Вот окликнул Руби «ребёнком», перекинул ей начатую пачку жевательной резинки – ментоловая, ядрёная, из тех, что слезу вышибают. Моргану сказал:
–Ну, башка, значит, племях у меня теперь целая шайка? Да ещё таких… разных.
И сивый засмеялся.
* * *
Марр, гордый, обнимает заметно уже пополневшую Хильду-рыбарку.
–Эй, а Вертай-то где?
–В делах как в шелках, продыхнуть и то некогда,– фыркает Аспид.– Не без моих скромных стараний.
Вздыхает, говорит вслух, будто бы самому себе:
–И Марина туда же. Мало мне было одного Штыря-людо…
Морган, кашлянув, толкает Аспида локтем в бок.
–…мои поздравления,– изрекает Аспид, не смигнув.

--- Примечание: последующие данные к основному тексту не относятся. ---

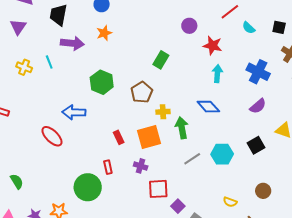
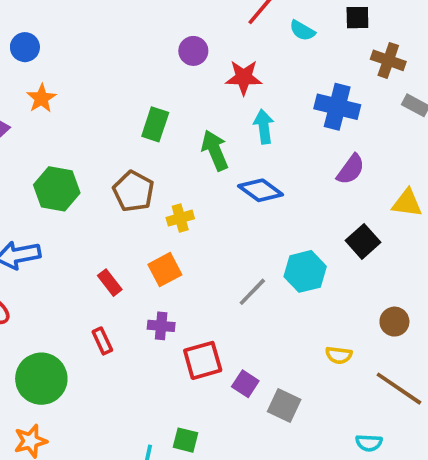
green arrow: (182, 128) -> (215, 150), moved
orange square: (149, 137) -> (165, 270), size x0.7
green circle: (88, 187) -> (41, 379), moved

Пенелопа запоздало смекает: этому старому орчаре, пожалуй, и не нужны ничьи нарочные рассказы – обо всём важном он узнаёт и так, вниманием, нюхом, слухом, из обыденной трепотни, из любой повадки, из недомолвки, с полувзгляда. Куда там гению-детективу сериальному. Только в отличие от экранных мастеров дедукции и прочего ищейства, Аспиду ни кляпа не сдались всякие театральные разоблачения: мотает себе на ус, каково идут дела у Штырь-Ковалей, и сидит себе довольнёхонек, пускай от людей как таковых он и не в восторге.
И всё-таки вопреки всей опасной жути, какую только можно заподозрить в этом перелицованном, Пенни отчего-то хочется, чтобы Аспид теперь её заметил.